When I was in kindergarten, they used to make us watch this old, low budget produced puppet show on PBS that was from the 70's to teach letters and early reading skills. I thought maybe I hallucinated it but I found it on You Tube.  Then the memories came flashing back. I can't remember one kid who actually enjoyed this. I knew a few who pretended but I think most were horrified.   Most low budget public access educational kid's shows from the 70's kinda were scary. They were never intended to be creepy but they just ended up turning out that way.   The characters were all called Mr or Miss Letter. The only female characters were A,E,I, and U. "Miss A" was the most horrifying.


----------



## Schrodinger'sMeerkat (Apr 12, 2022)

I never watched this as a kid, but it's another one of those weird shoestring budget educational children's shows for public access TV from the 1970's. 






You can tell they had a shoe string budget with is one.


----------



## Baron Tredegar (Apr 13, 2022)

Those look extremely creepy. I only have one show from my childhood that I think was terrifying:





You teenage furs dont know about the trauma of witnessing the birth of early low budget CGI!


----------



## Schrodinger'sMeerkat (Apr 13, 2022)

Baron Tredegar said:


> Those look extremely creepy. I only have one show from my childhood that I think was terrifying:
> 
> 
> 
> ...


I used to see infomercials for VHS copies of this cartoon. I was like, "In what universe would a child want to watch that?"


----------



## Baron Tredegar (Apr 13, 2022)

Schrodinger'sMeerkat said:


> I used to see infomercials for VHS copies of this cartoon.

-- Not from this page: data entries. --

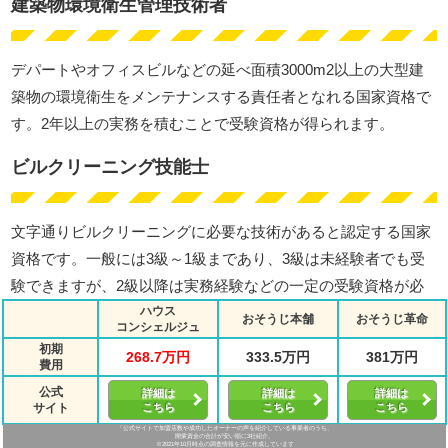
建築物環境衛生管理技術者
デパートやオフィスビルなどの延べ面積3000m2以上の大型建
築物の環境衛生をメンテナンスする責任者となれる国家資格で
す。2年以上の実務を積むことで受験資格が得られます。
ビルクリーニング技能士
文字通りビルクリーニングに必要な技術があると認定する国家
資格です。一般には3級～1級まであり、3級は未経験者でも受
験できますが、2級以降は実務経験などの一定の受験資格が必
要となります。
ハウス
おそうじ本舗
おそうじ革命
コンシェルジュ
初期
清掃作業監督者
268.7万円
333.5万円
381万円
費用
公式
詳細は
詳細は
詳細は
サイト
こちら
こちら
こちら
建築物の清掃作業の監督を行える国家資格で、上にあげた二つ
「公式サイトで加盟店数や成功したオーナーの声を紹介している事業者のうち、
開業資金の合計が安い順に3社紹介。
の資格のうちどちらかを有していることが受験資格となりま
※2021年10月時点の調査情報を元に作成しています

I was like, "In what universe would a child want to watch that?"


I definitely remember hiding behind the couch during its thankfully brief time on air.


----------



## The_Happiest_Husky (Apr 13, 2022)

You fools, my childhood was books and not tv


----------



## Baron Tredegar (Apr 13, 2022)

The_Happiest_Husky said:


> You fools, my childhood was books and not tv


I too also read tons of books and am currently typing this in a room full of my books.


----------



## Hoodwinks (Apr 14, 2022)

This thread is highly cursed


----------



## Baron Tredegar (Apr 14, 2022)

Hoodwinks said:


> This thread is highly cursed


Yes, yes it is.


----------